The researchers used five predictors, including age, sex, chronic heart failure, sleep disorders and opioid naivety, to develop a validated, novel risk prediction tool for opioid-induced respiratory depression, known as the PRODIGY score. The score ranged from 0 to 39, with low risk between 0 and 7, intermediate risk between 8 and 15 and high risk more than 15.


The score identified 76% of the patients with confirmed respiratory depression.

“The PRODIGY score was able to correctly estimate an increasing risk of respiratory depression episodes, with significant intergroup separation at all levels,” Khanna said. “For example, a patient at the highest risk of respiratory depression based on the score was at a 6 times higher risk compared with a patient at the lowest risk.”

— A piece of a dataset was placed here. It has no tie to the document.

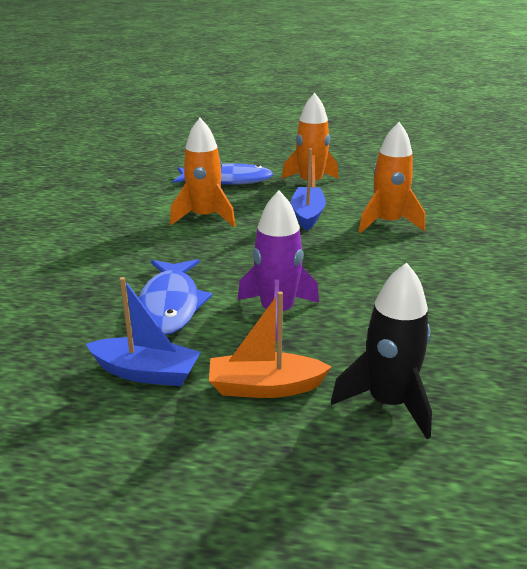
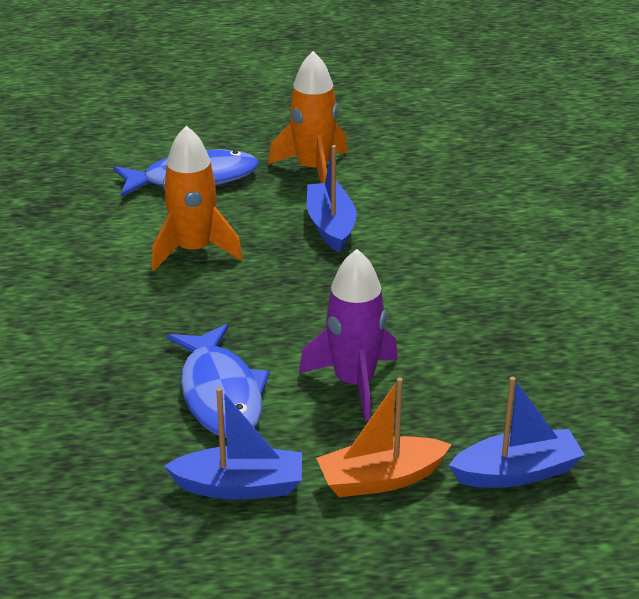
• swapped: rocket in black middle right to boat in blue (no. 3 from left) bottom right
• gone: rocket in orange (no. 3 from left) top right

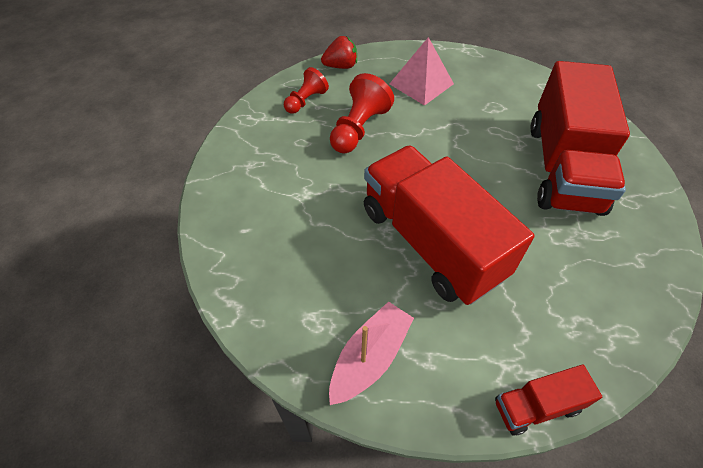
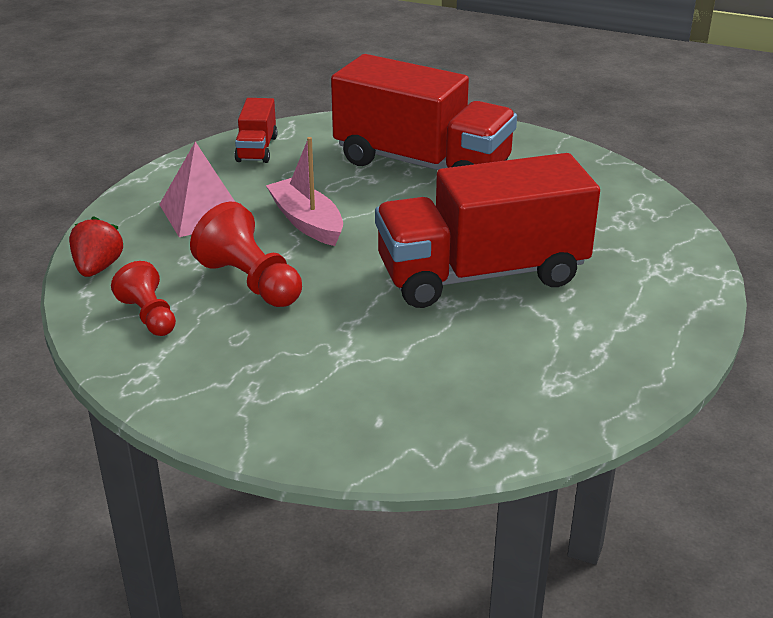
• shifted: boat in pink bottom centre to top centre
• shifted: truck in red (no. 2 from left in the first image) bottom right to truck in red (no. 1 from left) top left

The tool should be used as a bedside measure of assessment of risk and allows clinicians and nurses to triage patients to continuous monitoring and other proactive interventions, according to Khanna. – by Alaina Tedesco



Khanna AK, et al. Derivation and validation of a novel opioid induced respiratory depression risk prediction tool. Presented at: Society of Critical Care Medicine’s 48th Critical Care Congress; Feb. 17-20, 2019; San Diego.

Disclosures: Khanna reports receiving consulting fees for the PRODIGY Trial Steering Committee.